C’est notamment pour limiter le risque de ces recours abusifs que l’ordonnance n° 2013-638 du 18 juillet 2013 relative au contentieux de l’urbanisme a redéfini l’intérêt à agir.
Est ainsi introduit un article L. 600-1-2 aux termes duquel « une personne autre que l’Etat, les collectivités territoriales ou leurs groupements ou une association n’est recevable à former un recours pour excès de pouvoir contre un permis de construire, de démolir, d’aménager que si la construction, l’aménagement ou les travaux sont de nature à affecter directement les conditions d’occupation, d’utilisation, ou de jouissance du bien qu’elle détient ou occupe régulièrement ou pour lequel elle bénéficie d’une promesse de vente, de bail, ou d’un contrat préliminaire mentionné à l’article L. 261-15 du code de la construction et de l’habitation ».

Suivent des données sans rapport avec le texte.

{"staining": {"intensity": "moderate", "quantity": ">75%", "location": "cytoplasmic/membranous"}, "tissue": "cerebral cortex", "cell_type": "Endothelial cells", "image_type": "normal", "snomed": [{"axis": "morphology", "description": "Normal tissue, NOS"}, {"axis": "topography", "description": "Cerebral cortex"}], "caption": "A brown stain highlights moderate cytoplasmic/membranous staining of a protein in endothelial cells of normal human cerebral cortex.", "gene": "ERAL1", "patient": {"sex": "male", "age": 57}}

Et, est également introduit un article L. 600-7 qui prévoit que « lorsque le droit de former un recours pour excès de pouvoir contre un permis de construire, de démolir ou d’aménager est mis en œuvre dans des conditions qui excèdent la défense des intérêts légitimes du requérant et qui causent un préjudice excessif au bénéficiaire du permis, celui-ci peut demander, par mémoire distinct, au juge administratif saisi du recours de condamner l’auteur à lui allouer des dommages et intérêts ».
Une fois entrée en vigueur, le 19 août 2013, la question de savoir si les dispositions précitées s’appliquaient aux instances en cours et aux contentieux éventuels qui seraient nés d’un permis délivrer avant cette date, s’est très vite posée.
Tout au long de l’année 2013 et jusqu’au mois de juin 2014, les juges du fond se sont ainsi divisés. Certains ont jugé que l’article L. 600-1-2, affectant le droit au recours, ne pouvait s’appliquer aux contentieux en cours à la date du 19 août 2013 [1]. Au contraire, d’autres en ont fait une application immédiate [2].
De la même façon, en ce qui concerne l’article L. 600-7, certains tribunaux ont jugé qu’il devait être appliqué aux situations en cours à la date d’entrée en vigueur de l’ordonnance [3], et d’autres ont qu’il ne pouvait en être ainsi, dès lors qu’il modifiait les termes du débat contentieux [4].
Par conséquent, compte tenu de l’importance qui avait été donnée à la réforme du contentieux de l’urbanisme, à la publicité qui en avait été faite, il devenait urgent, pour le Conseil d’Etat, de fixer définitivement le régime de l’application dans le temps de l’ordonnance. Ainsi, aux termes de deux avis en date du 18 juin 2014, annoncés par un arrêt du 9 avril 2014 [5], le Conseil d’Etat a opéré une distinction entre les dispositions nouvelles affectant la substance du droit de former un recours pour excès de pouvoir et celles concernant exclusivement les pouvoirs du juge administratif en matière de contentieux de l’urbanisme.
Ainsi, il a considéré que les dispositions de l’article L. 600-1-2, en tant qu’il restreint l’intérêt à agir, ne devait s’appliquer qu’aux recours formés contre les décisions intervenues après leur entrée en vigueur. En revanche, les dispositions de l’article L. 600-7, n’affectant pas le droit au recours, doit s’appliquer aux instances en cours, quelle que soit la date à laquelle est intervenue la décision administrative contestée [6].